§ **TEXT**:
++++++++++++++++++++
SPEAKER_00Yeah, it sounds like a lot of fun for the most part. But I'm not great at surviving. I don't have that.
SPEAKER_01I could probably do it for a little bit and then I would just get fed up and be like, alright, I'm ready to go back.
SPEAKER_00I think I could give myself solidly two days. Two days. I am I am fairly confident that I could survive one full day and night in the wild by myself and not die. Beyond that, anything's, you know, I I don't think I'd make it very long.
SPEAKER_01Yeah, yeah.
SPEAKER_00I would not eat mushrooms, though, that's for sure.
SPEAKER_01Yeah. Yeah, you'd have to know what you're looking for. But berries are also up there on the risky scale sometimes, so yeah.
SPEAKER_00I'm sure I would avoid the deadly mushrooms and the poisonous berries, and I would pick a plant that looks safe and it'd still be deadly. So I mean, I just I just don't have that survival instinct. That got lost somewhere along the way. Yeah.
SPEAKER_01Yeah, I could do that, but if it came down to like hunting meats and things, I'd be like, oh I could maybe fish. I could possibly fish. I know how to do that and descale the fish and do but rabbits, anything else, like break my heart and be like, nah, I'll just starve. It's fine.
++++++++++++++++++++
Saved entries:
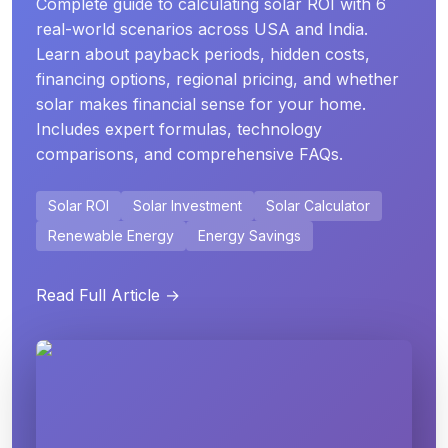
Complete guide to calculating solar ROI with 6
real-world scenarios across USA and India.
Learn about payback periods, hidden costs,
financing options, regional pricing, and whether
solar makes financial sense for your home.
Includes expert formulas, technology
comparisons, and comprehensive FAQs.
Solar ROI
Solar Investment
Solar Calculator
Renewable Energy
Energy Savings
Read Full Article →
++++++++++++++++++++
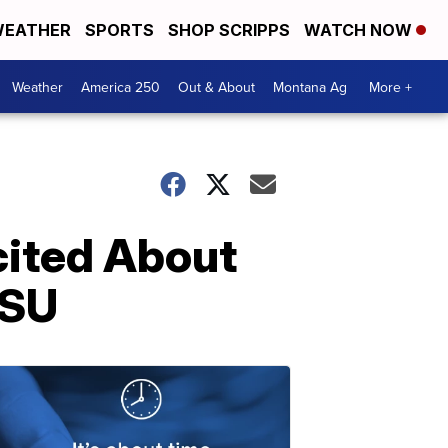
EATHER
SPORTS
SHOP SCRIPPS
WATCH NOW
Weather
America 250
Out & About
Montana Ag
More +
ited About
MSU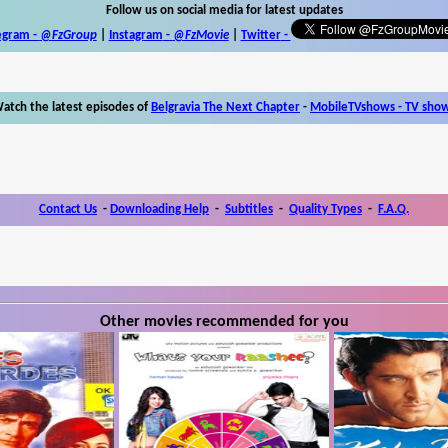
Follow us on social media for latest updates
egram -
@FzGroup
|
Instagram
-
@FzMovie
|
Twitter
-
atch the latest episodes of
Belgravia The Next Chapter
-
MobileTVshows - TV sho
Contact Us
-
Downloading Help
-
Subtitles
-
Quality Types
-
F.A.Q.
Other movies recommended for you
++++++++++++++++++++
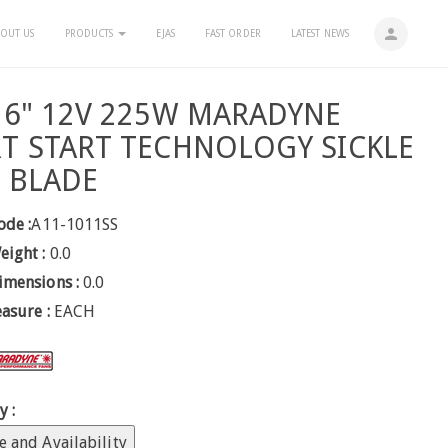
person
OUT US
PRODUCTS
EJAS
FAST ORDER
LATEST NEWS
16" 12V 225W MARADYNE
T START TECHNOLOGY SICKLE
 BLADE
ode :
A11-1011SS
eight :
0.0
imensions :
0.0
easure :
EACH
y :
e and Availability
++++++++++++++++++++
§ **TASKS TO COMPLETE**:
1. In the conversation about surviving in the wild, shorten the paragraph that begins "I think I could give myself solidly two days" while keeping its main facts.
2. In the conversation about surviving in the wild, which kind of animal does the speaker who could fish name as one they would not hunt?
3. Carry on the conversation about surviving in the wild from its last line.
The items play no part in this work.

§ **WRITTEN ANSWERS**:
1. The speaker thinks they could last about two days. They are fairly confident they could survive one full day and night alone in the wild without dying, but they doubt they would last much longer than that.

2. Rabbits.

3.
SPEAKER_00Yeah, and I hate fish, seafood, all of the things, and that's the easiest thing for sure to get. Yeah, I'd be I and yeah, I love animals. Yeah. Uh the scenes in the Lion King where they're eating all of the bugs.
SPEAKER_01Those are just gross.
SPEAKER_00I don't like it. I'm traumatized from like five years old. So no thanks.
SPEAKER_01It's the food of the future. Yeah. Yeah, I know that's a crazy story. Expedition. Three expeditions. And uh. Yeah. No wife and two kids during all of that. She's still like, yeah, you go get them, sweetie, it's fine. Right? We'll be here.
SPEAKER_00I know. I like to think that I would be like that. And I mean, I don't know. Maybe she was just so used to being alone for years at a time. And I mean, I don't know how she was supported because he barely had money for himself to live between expeditions. So I'm not sure how she was supported.
SPEAKER_01Maybe she maybe she was a mistress to get by.
SPEAKER_00Yeah, I don't know. It doesn't mention much about them because he didn't write about them very much. So there's a lot of people.
SPEAKER_01Which is also a little sad, but I understand he was hyperfixated on the Arctic.
SPEAKER_00And I mean he did important things. It's not that he just went out and, you know, oh, I'm taking a cruise and doing nothing, you know, insignificant. Yeah. Yeah. But it's still, yeah, it's still hard. I don't know. I just thought he was a pretty interesting guy, and then to have the arsenic element, I was like, ho ho ho ho. So absolutely. That's fun. Yeah.
unknownHuh.
SPEAKER_01Well, go explore. Right? Go explore, but also if somebody gives you a bad vibe, don't explore with them.
SPEAKER_00Right, maybe not. Maybe not make the first mate the guy that you've had a disagreement with for several years.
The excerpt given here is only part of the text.